AMD NAVI SFU (Special Function Units)?

Discussion in 'Architecture and Products' started by BRiT, Jun 4, 2019.

Tags:
  1. BRiT

    BRiT (╯°□°)╯
    Moderator Legend Alpha Subscriber

    Joined:
    Feb 7, 2002
    Messages:
    12,501
    Likes Received:
    8,707
    Location:
    Cleveland
    Is there any information on the special function units of Navi? I'm curious which functions are implemented. Is it merely a return of the SFUs from the old VLIW5, seems a bit silly if so considering those were hardly used and replaced with general macros. Any chance of the new SFUs being useful for RayTracing, such as intersection test or BVH building? Or would that be too much to hope for?

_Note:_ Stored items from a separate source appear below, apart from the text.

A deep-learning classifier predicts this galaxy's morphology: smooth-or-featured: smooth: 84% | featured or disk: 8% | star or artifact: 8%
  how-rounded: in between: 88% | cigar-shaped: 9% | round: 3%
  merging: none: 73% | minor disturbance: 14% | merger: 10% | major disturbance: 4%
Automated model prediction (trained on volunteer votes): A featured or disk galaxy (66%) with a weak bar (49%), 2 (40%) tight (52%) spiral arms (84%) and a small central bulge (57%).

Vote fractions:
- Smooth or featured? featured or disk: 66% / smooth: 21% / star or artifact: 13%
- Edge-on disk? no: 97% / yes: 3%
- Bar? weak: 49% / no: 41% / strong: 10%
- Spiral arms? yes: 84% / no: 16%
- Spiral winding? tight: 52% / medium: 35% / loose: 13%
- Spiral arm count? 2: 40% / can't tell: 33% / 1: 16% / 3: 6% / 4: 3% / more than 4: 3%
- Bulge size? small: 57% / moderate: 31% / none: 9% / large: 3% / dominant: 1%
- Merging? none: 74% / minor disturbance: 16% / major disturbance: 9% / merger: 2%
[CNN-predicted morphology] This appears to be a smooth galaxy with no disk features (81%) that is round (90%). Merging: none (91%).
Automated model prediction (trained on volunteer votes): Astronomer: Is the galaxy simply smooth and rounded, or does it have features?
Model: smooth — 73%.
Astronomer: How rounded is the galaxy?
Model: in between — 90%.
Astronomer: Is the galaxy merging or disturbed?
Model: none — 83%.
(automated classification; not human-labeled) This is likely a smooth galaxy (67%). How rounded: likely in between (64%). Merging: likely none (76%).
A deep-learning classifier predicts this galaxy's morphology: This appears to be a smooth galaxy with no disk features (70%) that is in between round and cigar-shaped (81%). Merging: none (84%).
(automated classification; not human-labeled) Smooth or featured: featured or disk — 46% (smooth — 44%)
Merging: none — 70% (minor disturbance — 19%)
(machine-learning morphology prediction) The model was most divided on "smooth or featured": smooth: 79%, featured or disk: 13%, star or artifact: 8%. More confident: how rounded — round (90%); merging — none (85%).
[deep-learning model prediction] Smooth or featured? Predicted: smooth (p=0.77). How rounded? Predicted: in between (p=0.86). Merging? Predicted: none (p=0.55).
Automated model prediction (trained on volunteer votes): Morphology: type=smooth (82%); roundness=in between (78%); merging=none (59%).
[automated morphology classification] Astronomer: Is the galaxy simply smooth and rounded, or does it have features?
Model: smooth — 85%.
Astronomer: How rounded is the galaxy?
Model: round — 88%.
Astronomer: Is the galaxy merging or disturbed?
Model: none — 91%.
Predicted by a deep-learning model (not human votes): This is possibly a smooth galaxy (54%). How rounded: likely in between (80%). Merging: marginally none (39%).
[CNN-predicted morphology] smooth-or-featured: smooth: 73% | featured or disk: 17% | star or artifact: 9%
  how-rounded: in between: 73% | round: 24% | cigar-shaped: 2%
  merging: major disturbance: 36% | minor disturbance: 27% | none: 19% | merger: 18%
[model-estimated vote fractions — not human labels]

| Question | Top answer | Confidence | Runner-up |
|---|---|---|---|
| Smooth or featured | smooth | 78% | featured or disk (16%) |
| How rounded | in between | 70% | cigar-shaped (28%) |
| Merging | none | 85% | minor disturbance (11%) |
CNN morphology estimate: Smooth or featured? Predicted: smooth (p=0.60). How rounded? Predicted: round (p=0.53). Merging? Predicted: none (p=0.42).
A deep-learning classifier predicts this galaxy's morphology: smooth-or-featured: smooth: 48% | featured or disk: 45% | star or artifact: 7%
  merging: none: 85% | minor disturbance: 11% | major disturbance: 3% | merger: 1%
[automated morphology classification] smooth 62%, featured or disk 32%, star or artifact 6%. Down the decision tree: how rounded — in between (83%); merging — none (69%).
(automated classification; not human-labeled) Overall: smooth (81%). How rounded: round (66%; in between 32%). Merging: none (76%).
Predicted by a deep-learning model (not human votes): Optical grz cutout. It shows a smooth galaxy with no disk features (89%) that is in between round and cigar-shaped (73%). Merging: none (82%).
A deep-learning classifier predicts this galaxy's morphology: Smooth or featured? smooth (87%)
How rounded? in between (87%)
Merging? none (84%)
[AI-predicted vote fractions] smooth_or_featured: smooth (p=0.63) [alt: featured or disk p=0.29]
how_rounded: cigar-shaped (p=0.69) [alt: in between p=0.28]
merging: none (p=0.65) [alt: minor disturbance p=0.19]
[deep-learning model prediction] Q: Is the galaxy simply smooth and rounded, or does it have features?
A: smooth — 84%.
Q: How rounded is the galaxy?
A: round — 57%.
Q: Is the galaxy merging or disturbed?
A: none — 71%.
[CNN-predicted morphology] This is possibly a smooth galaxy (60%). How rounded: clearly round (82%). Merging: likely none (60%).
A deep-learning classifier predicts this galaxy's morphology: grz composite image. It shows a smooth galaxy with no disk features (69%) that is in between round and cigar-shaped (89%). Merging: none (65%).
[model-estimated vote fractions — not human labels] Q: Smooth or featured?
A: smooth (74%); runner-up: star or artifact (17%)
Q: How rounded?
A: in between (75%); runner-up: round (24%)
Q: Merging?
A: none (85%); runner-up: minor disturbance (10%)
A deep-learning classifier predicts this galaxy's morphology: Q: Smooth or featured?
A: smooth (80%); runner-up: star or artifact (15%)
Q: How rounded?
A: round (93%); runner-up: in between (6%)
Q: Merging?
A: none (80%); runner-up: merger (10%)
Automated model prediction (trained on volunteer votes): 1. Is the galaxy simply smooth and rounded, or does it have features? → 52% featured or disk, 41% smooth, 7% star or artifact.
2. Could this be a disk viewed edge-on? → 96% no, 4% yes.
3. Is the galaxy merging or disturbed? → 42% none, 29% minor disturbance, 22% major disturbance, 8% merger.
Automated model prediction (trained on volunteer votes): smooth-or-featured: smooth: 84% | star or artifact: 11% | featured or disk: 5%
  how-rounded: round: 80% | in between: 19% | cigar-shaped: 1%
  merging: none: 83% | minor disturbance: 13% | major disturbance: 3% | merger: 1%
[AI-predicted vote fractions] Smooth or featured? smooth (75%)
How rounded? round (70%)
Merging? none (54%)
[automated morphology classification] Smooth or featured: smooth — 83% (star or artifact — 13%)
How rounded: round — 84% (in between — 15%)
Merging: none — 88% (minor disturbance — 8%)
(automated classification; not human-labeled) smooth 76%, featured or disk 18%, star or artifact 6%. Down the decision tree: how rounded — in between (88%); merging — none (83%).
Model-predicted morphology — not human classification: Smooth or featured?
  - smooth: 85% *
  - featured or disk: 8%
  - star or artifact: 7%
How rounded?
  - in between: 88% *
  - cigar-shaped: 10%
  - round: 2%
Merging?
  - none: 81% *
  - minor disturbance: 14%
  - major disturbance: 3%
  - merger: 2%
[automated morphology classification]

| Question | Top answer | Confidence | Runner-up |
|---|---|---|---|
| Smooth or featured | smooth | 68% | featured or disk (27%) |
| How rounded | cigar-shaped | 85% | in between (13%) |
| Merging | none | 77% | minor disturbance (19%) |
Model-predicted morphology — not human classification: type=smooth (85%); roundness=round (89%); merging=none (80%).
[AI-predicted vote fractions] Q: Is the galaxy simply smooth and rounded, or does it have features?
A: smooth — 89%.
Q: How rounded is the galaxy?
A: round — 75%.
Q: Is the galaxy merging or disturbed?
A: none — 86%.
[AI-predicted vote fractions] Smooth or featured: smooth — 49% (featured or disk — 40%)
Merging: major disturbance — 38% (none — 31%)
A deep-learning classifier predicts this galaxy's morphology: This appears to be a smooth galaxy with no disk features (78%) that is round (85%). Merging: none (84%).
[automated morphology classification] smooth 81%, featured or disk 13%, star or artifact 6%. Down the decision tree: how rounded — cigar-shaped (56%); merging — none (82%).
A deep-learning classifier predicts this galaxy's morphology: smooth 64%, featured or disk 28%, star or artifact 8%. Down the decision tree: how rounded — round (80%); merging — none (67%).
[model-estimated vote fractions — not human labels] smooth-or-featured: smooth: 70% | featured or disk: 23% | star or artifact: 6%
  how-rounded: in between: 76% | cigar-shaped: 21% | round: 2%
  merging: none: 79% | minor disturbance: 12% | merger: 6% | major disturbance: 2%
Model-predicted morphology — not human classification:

    Yes, lots of questions with no answers. Hopefully they will be answered in a week when AMD has their E3 Press Conference.
     
  2. DmitryKo

    Regular

    Joined:
    Feb 26, 2002
    Messages:
    690
    Likes Received:
    563
    Location:
    55°38′33″ N, 37°28′37″ E
    I'm betting on acceleration of Direct3D metacommands and DirectML operators.

    https://devblogs.microsoft.com/directx/directml-at-gdc-2019/
    https://developer.nvidia.com/using-ai-slide
    https://www.highperformancegraphics.org/wp-content/uploads/2018/Hot3D/HPG2018_DirectML.pdf

    About three dozen operators are defined in DirectML.DLL

    Convolution, GEMM (General Matrix Multiply), Reduce, AveragePooling, LPPooling, MAXPooling, ROIPooling, Slice, Cast, Split, Join, Padding, ValueScale2D, Upsample2D, Gather, SpaceToDepth, DepthToSpace, Tile, TopK, BatchNormalization, MVN (Mean Variance Normalization), LResponseNormalization, LPNormalization, RNN (Recurrent Neural Network), LSTM (Long Short Term Memory), GRU (Gated Recurrent Unit)

    but GPU vendors currently implement only 4-5 of these metacommands on current hardware.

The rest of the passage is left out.